Another critical limitation is the selection of patients for the ITN group from the year 2019, exclusively before the COVID-19 pandemic, as opposed to the EXT group where patients were selected from the pandemic period (2020–2022). This distinction is pivotal as patients who remained intubated during the pandemic likely did so out of necessity, such as deteriorating gas exchange, which could inadvertently introduce a higher risk of selection bias into the study. Despite these challenges, a thorough comparison of baseline characteristics—including age, gender, BMI, comorbidities like pulmonary disease or diabetes mellitus, Sequential Organ Failure Assessment score (SOFA score), and European System for Cardiac Operative Risk Evaluation (Euro SCORE II)—revealed no significant differences between the groups, thereby facilitating a robust comparative analysis.

The relatively small sample size of this study of 97 patients limits the statistical power to detect small but clinically significant differences between groups. This limitation is particularly relevant for outcomes that occur infrequently, where a larger sample size might have provided the necessary power to observe significant differences. The inclusion criteria, designed to select patients during the COVID-19 pandemic for the EXT group, further constrained the ability to increase the sample size of this study, as it was limited by the number of eligible patients treated during this specific period.

Additionally, our analysis did not include a power calculation, primarily because we included all eligible patients for the EXT group from the pandemic period. Given that our study was conducted at a single center, we were unable to expand our patient sample size beyond those who met our inclusion criteria during the specified timeframe.

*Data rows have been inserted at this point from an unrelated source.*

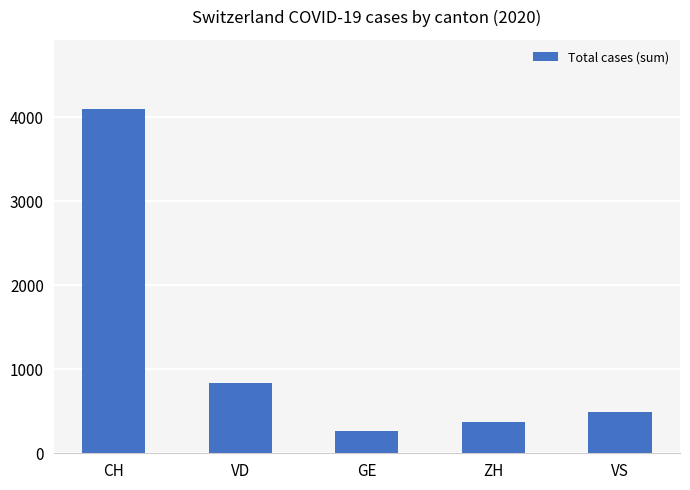

What is the sum of the values at VD and VS?

1329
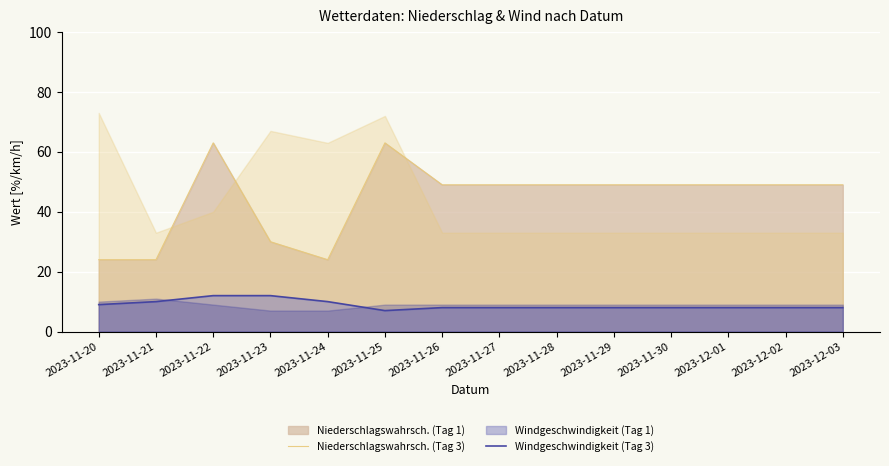

The value of Niederschlagswahrsch. (Tag 3) at 2023-11-30 is 83. True or false?

False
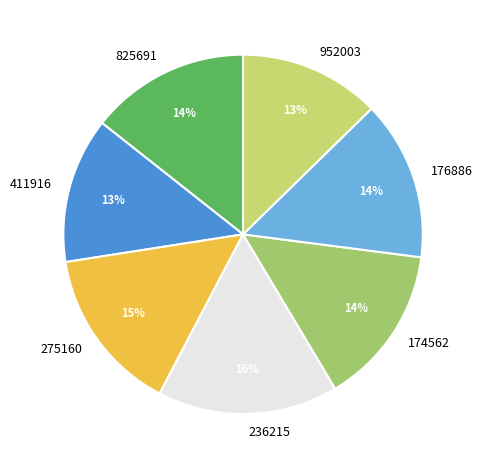

What is the largest slice in the pie chart?

236215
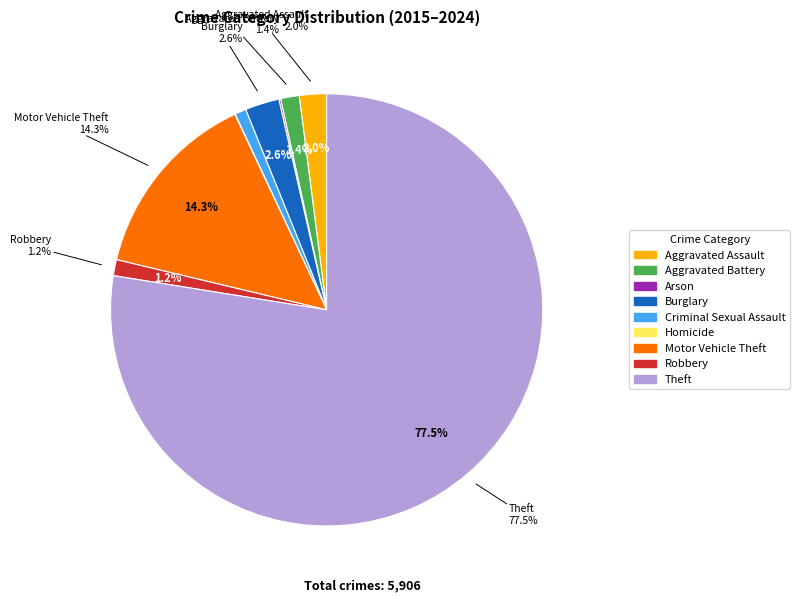

Is it true that Arson is 7% of the pie?

False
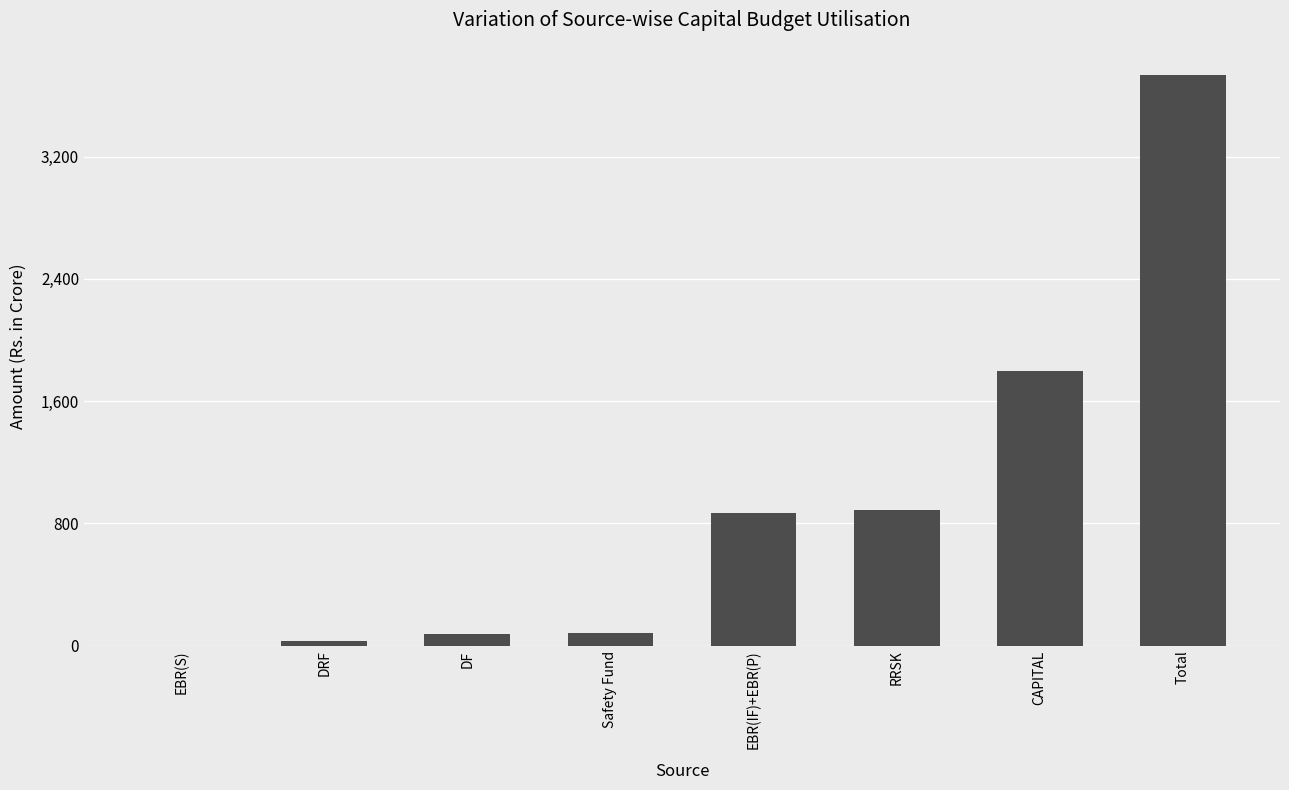

Between CAPITAL and Safety Fund, which is larger?

CAPITAL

Lastly, the focus on short-term outcomes, such as ICU and hospital stay, without assessing longer-term effects or patient-reported outcomes, limits the scope conclusions of the study. Long-term recovery, quality of life post-surgery, and patient satisfaction are critical dimensions of surgical success that were not addressed in this analysis.

Future research should aim to address these limitations by employing prospective, multicenter study designs with larger, more diverse patient populations to strengthen the reliability and generalizability of the findings.

Conclusion

In conclusion, although immediate extubation in the operating room following on-pump CABG surgery did not show significant differences in ICU or hospital LOS, mortality, or ICU readmission rates compared to conventional intubation practices, it may still offer potential benefits, such as reduced norepinephrine use. Future multicenter randomized controlled trials are necessary to determine the optimal timing of extubation after cardiac surgery to enhance patient outcomes and healthcare efficiency.